(Keypoint coordinate data)
▽

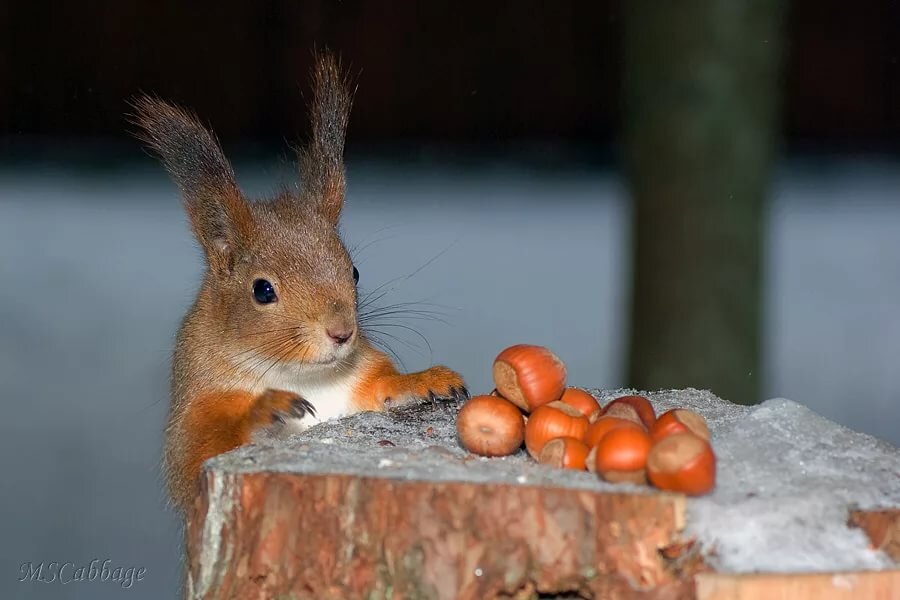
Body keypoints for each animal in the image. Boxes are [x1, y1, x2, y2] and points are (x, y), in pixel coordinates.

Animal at [135, 54, 472, 508]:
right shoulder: (197, 412)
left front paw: (423, 381)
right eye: (262, 290)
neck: (299, 375)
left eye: (354, 271)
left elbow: (381, 385)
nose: (342, 333)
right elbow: (199, 452)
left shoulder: (357, 380)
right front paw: (263, 412)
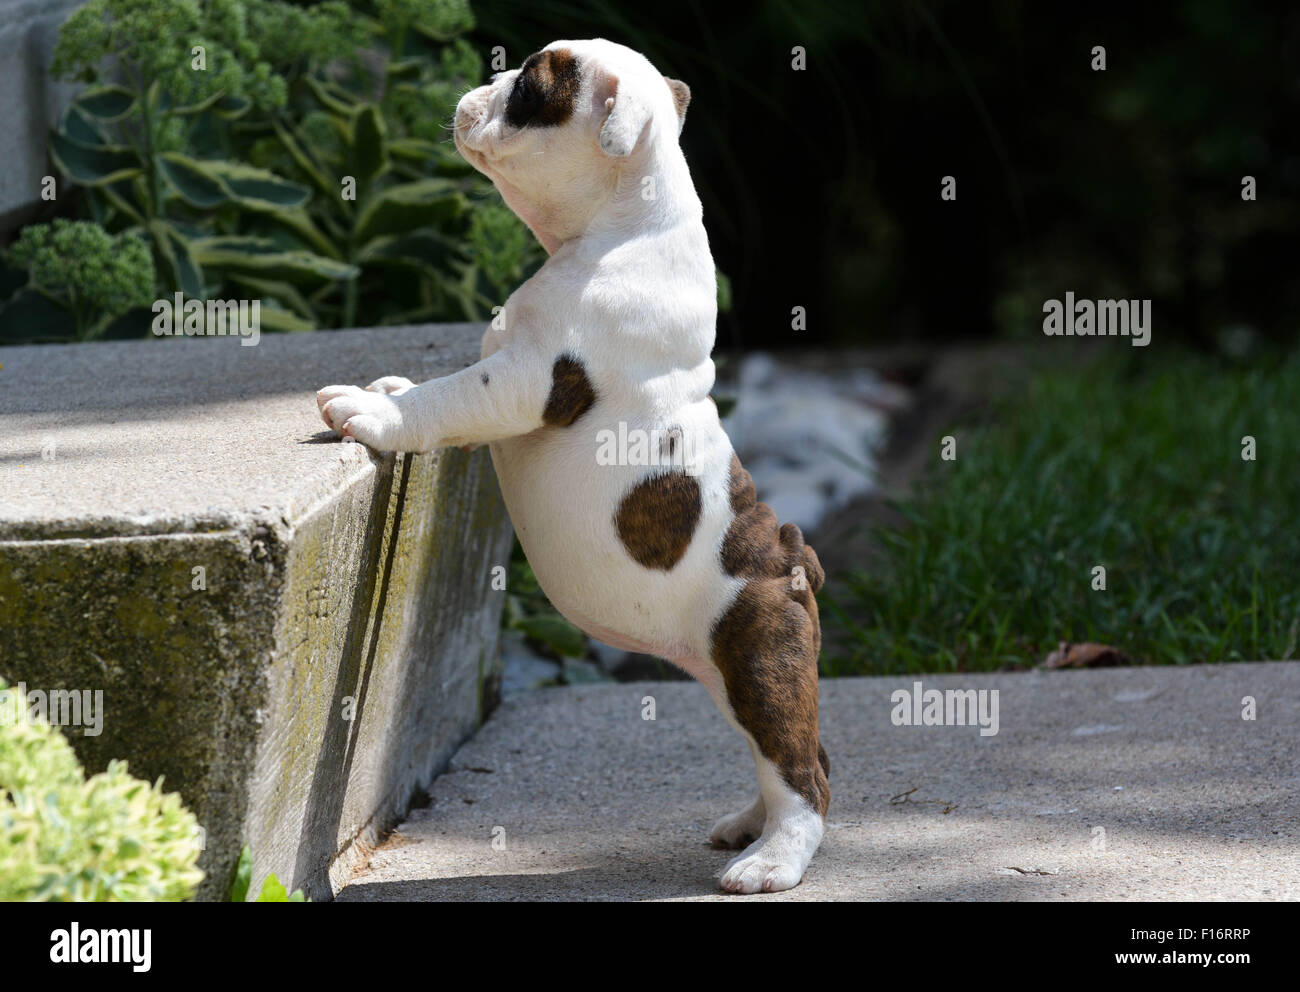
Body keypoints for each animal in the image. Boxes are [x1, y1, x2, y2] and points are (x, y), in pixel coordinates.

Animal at [315, 38, 826, 894]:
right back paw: (749, 826)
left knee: (802, 769)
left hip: (758, 657)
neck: (625, 219)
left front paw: (375, 411)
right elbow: (439, 386)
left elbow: (451, 396)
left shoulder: (526, 376)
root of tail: (793, 559)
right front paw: (388, 386)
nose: (481, 85)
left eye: (528, 87)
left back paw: (771, 863)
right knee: (783, 756)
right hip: (730, 671)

△

- **WHAT YOU ARE ASKED TO DO**: Start with the line that holds "left shoulder: (357, 380)" and retype each line through the last one in the data, exactly and without pictures.

- **WRITTEN SOLUTION**:
left shoulder: (357, 380)
right front paw: (263, 412)
Body keypoints for each animal in the image. Boxes are [x1, y1, x2, y2] and points are (x, y), in pixel coordinates.

Animal at [315, 38, 826, 894]:
right back paw: (749, 826)
left knee: (802, 769)
left hip: (758, 657)
neck: (625, 219)
left front paw: (375, 411)
right elbow: (439, 386)
left elbow: (451, 396)
left shoulder: (526, 376)
root of tail: (793, 559)
right front paw: (388, 386)
nose: (481, 85)
left eye: (528, 87)
left back paw: (771, 863)
right knee: (783, 756)
right hip: (730, 671)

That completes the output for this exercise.